The law of supply and demand dictates the survival or non-survival of unskilled workers. In today’s technological world, companies now consider their most valuable assets as being the knowledge, network and skills maintained by their employees. This is what is known as “Human Capital.” Just as machinery became more sophisticated and raised productivity in manufacturing, workers with knowledge and skills raise productivity across the ever expanding world economies . . . at least in theory.
According to U.S. Census data, more than 70% of American adults are classified as unskilled workers. This large majority of unskilled labor is the driving force in keeping company and corporate expenses low, resulting in higher business profits. This corporate greed is further expanded through such programs as NAFTA. By opening the borders into America, the United States would become flooded with more unskilled workers, thus continuing the demand for low wages and cheap labor. Therefore, all the discussion for increasing trade, is actually an attempt to maintain the usage of unskilled labor which in turn, will lead to further profit making for big business.
By increasing the supply of unskilled labor, wages for workers in the United States will be reduced even further. These lower wages are a by-product of increasing the unskilled work force. It is basic economics: increase the supply of something . . . and you lower its price. Not only does this help with business profit increase, consumers also benefit from the usage of unskilled workers. It is a global exploitation of the unskilled laborer. By classifying professional truck drivers as unskilled, their wages remain low, thus providing higher profit margins for the employer, and helping to stabilize the global economical impact on all developing countries.

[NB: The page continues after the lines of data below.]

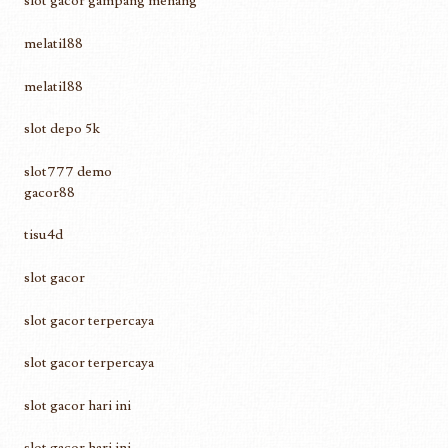
slot gacor gampang menang
melati188
melati188
slot depo 5k
slot777 demo
gacor88
tisu4d
slot gacor
slot gacor terpercaya
slot gacor terpercaya
slot gacor hari ini
slot gacor hari ini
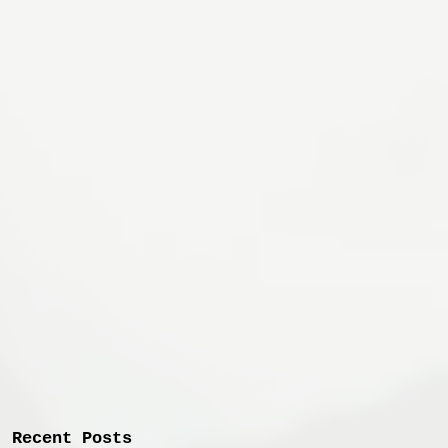
Recent Posts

In order to present an awe of working to help the unskilled, Congress will step up from time to time and raise the minimum wage. This in fact, further hurts the unskilled worker. Lower-skill workers become less employable when the minimum wage rises. Studies have shown that when the minimum wage goes up, businesses will change what workers will be hired. If they are now going to be forced to pay higher wages, companies will let their unskilled workers go, and replace them with more highly-skilled workers in order to achieve a higher productivity. Research consistently demonstrates that higher minimum wages lead businesses to hire skilled workers at the expense of unskilled workers. Therefore, by raising the minimum wage, the act ends up actually hurting the very people it was meant to help.
Unskilled workers are also subject to a much larger risk of unemployment during recessions than are skilled workers. Workers classified as unskilled, earn less income and leads to something we see in the trucking industry all the time: employee turnover. High turnover can be harmful to a company’s productivity if skilled workers are leaving, but those classified as unskilled labor are seen as employees that can be easily replaced. If professional truck drivers suddenly left the trucking companies, does the Wage and Hour Division believe that they could be easily and readily replaced? They possibly could be . . . at the expense of public safety.
As advocates and organizations constantly scream about safety, professionalism and proper educational and technical training, how can the American trucker be classified as unskilled? It has nothing to do with safety . . . it has everything to do with global economics and the exploitation of cheap labor.